Belle Lettres
June 26 2026
A new word to me.
Clearly pilfered from the French
I let it roll off my tongue
with Gallic élan.
Belletrist,
which is writing
not so much for what it says
as how it says it;
with beauty, elegance, and grace.
That is, writing for the sake of it.
Which comes naturally to the French
who also live that way.
Not just wine and song
but rolling their r’s
as if to savour them,
moving their mouths
because words should be caressed
as one makes love,
and talking with their hands
in case words aren’t enough
— because if some is good
more must surely be better.
While we are practical
and our language
a namby-pamby one,
swallowing our words
and speaking through pinched lips
with stilted tongues;
like repressed Englishmen
who speak marble-mouthed
and nearly shut,
a taciturn adolescent
grumbling under her breath
while rolling her eyes in disgust.
English is shameless, as well;
a mongrel language
that steals from all the others.
So while the French demand purity
we have no compunction
about borrowing words.
The colonizers . . . colonized.
I aspire to be a belletrist,
penning essays
just for the sake of it,
writing poems
that land on the ear
with the rich resonance
and subtle overtones
of musical notes.
Like Bach’s Cello Suite
Ravel’s Sonatine,
a Chopin etude
Beethoven symphony.
But instead of instruments
beautiful words.
I began this wanting to evoke the excitement of encountering a new word.
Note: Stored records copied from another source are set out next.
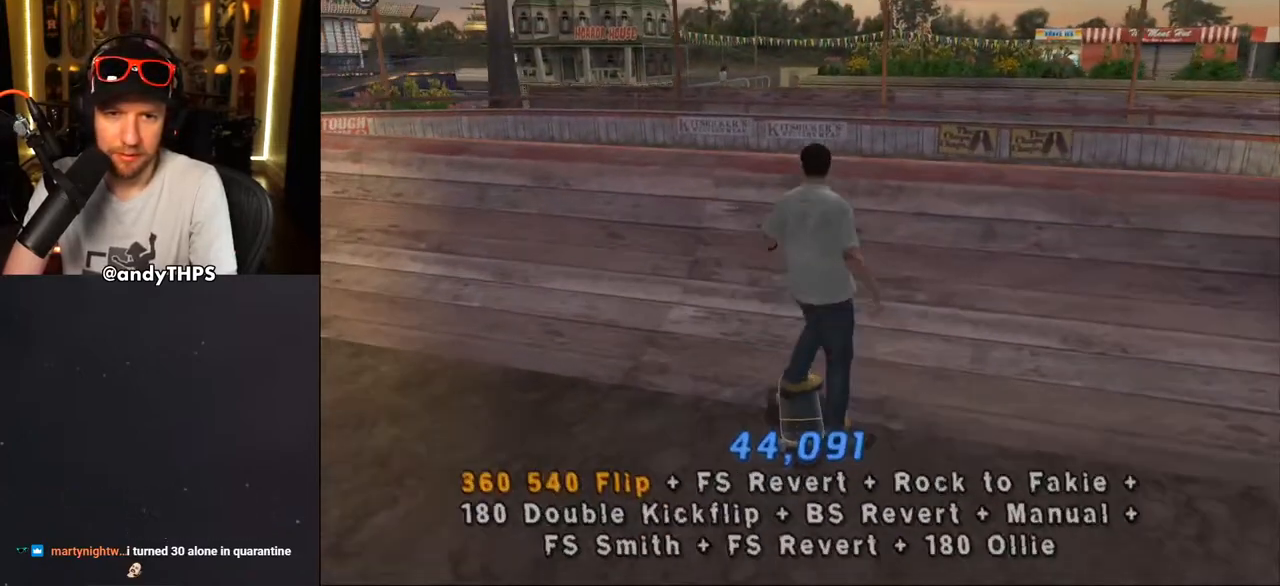
{"buttons": [], "left_stick": "center", "right_stick": "center", "events": []}
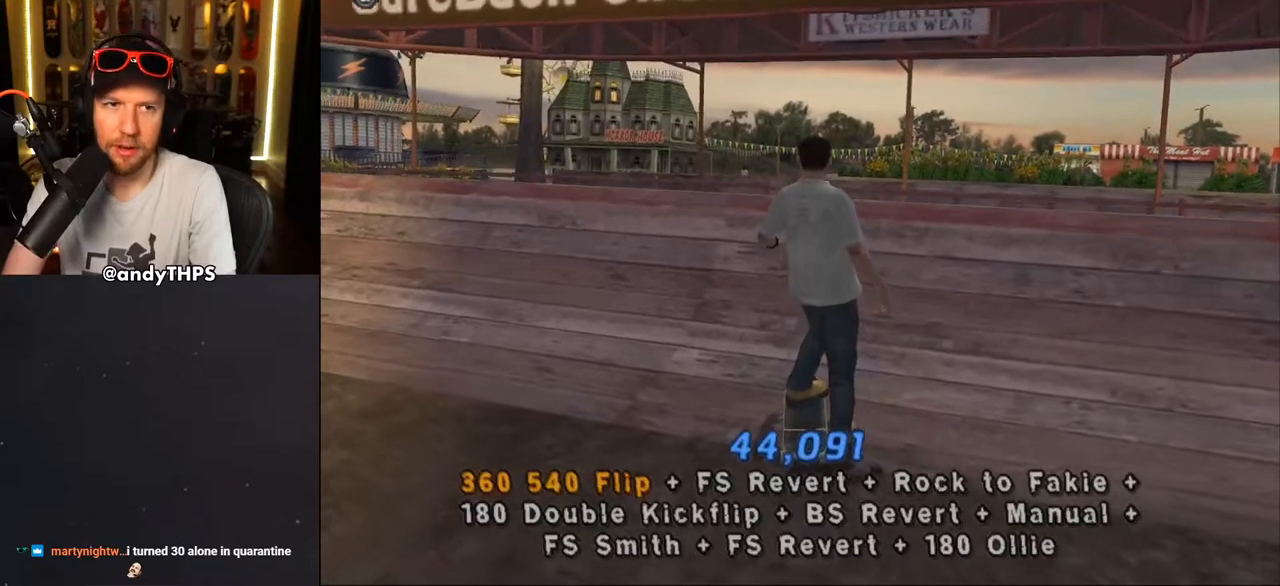
{"buttons": [], "left_stick": "center", "right_stick": "center", "events": []}
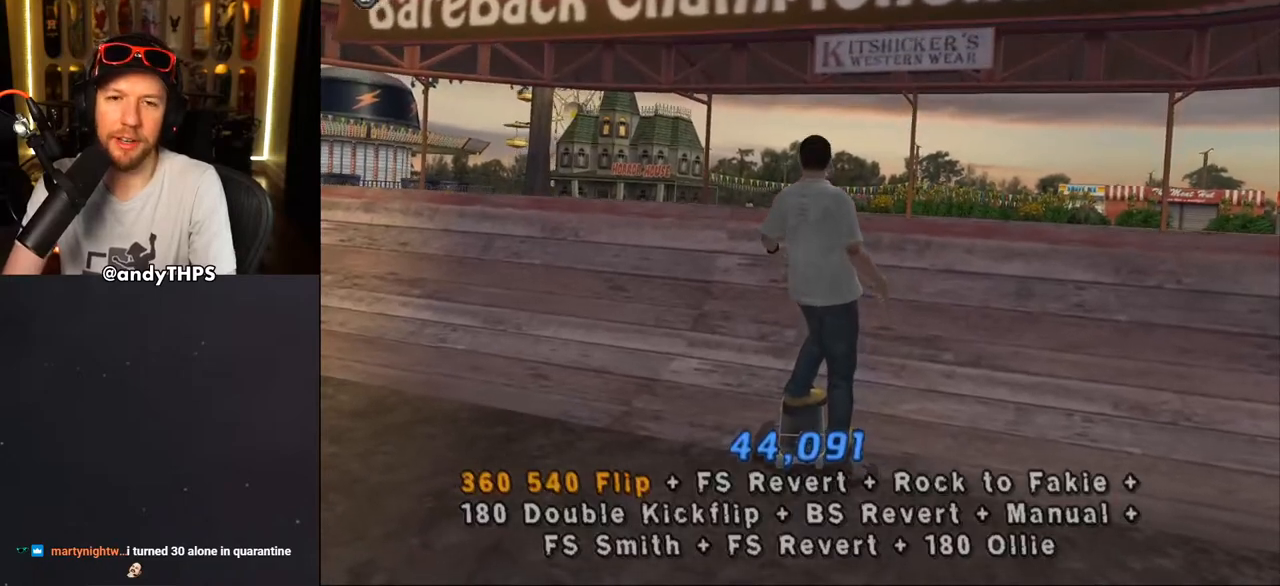
{"buttons": [], "left_stick": "center", "right_stick": "center", "events": []}
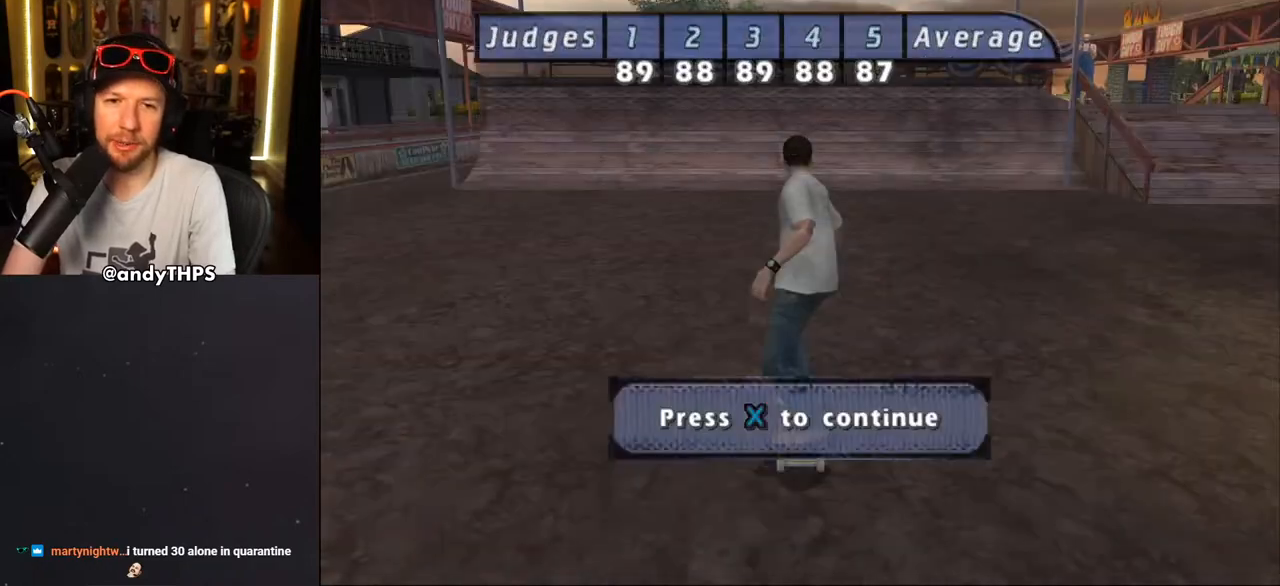
{"buttons": ["CROSS"], "left_stick": "center", "right_stick": "center", "events": [[483, "CROSS", "down"]]}
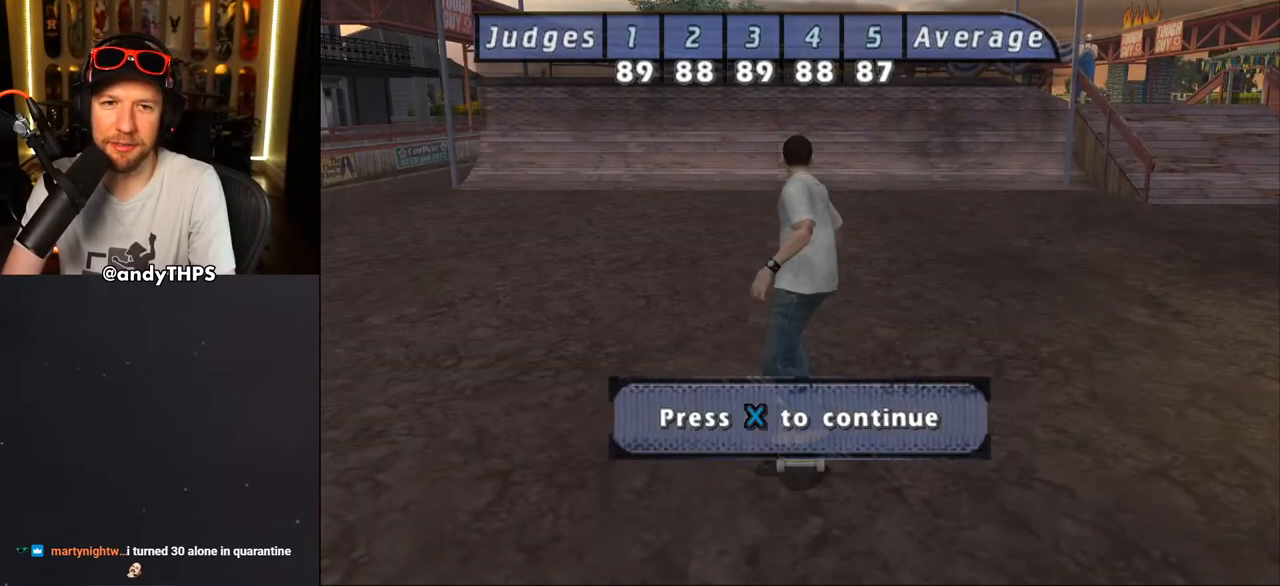
{"buttons": ["CROSS"], "left_stick": "center", "right_stick": "center", "events": [[100, "CROSS", "up"], [150, "CROSS", "down"], [250, "CROSS", "up"], [317, "CROSS", "down"], [400, "CROSS", "up"], [467, "CROSS", "down"]]}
Especially one that distils a nuanced or complex idea down to a single term. And in this case, a beautiful one with a delightful mouth feel: I can’t help wanting to say it out loud in my best French accent. (The first thing I had to get used to trying to learn French was to move my mouth. No swallowing words, as we English speakers do.)
I somehow never got around to the excitement part. Except inasmuch as it’s implied.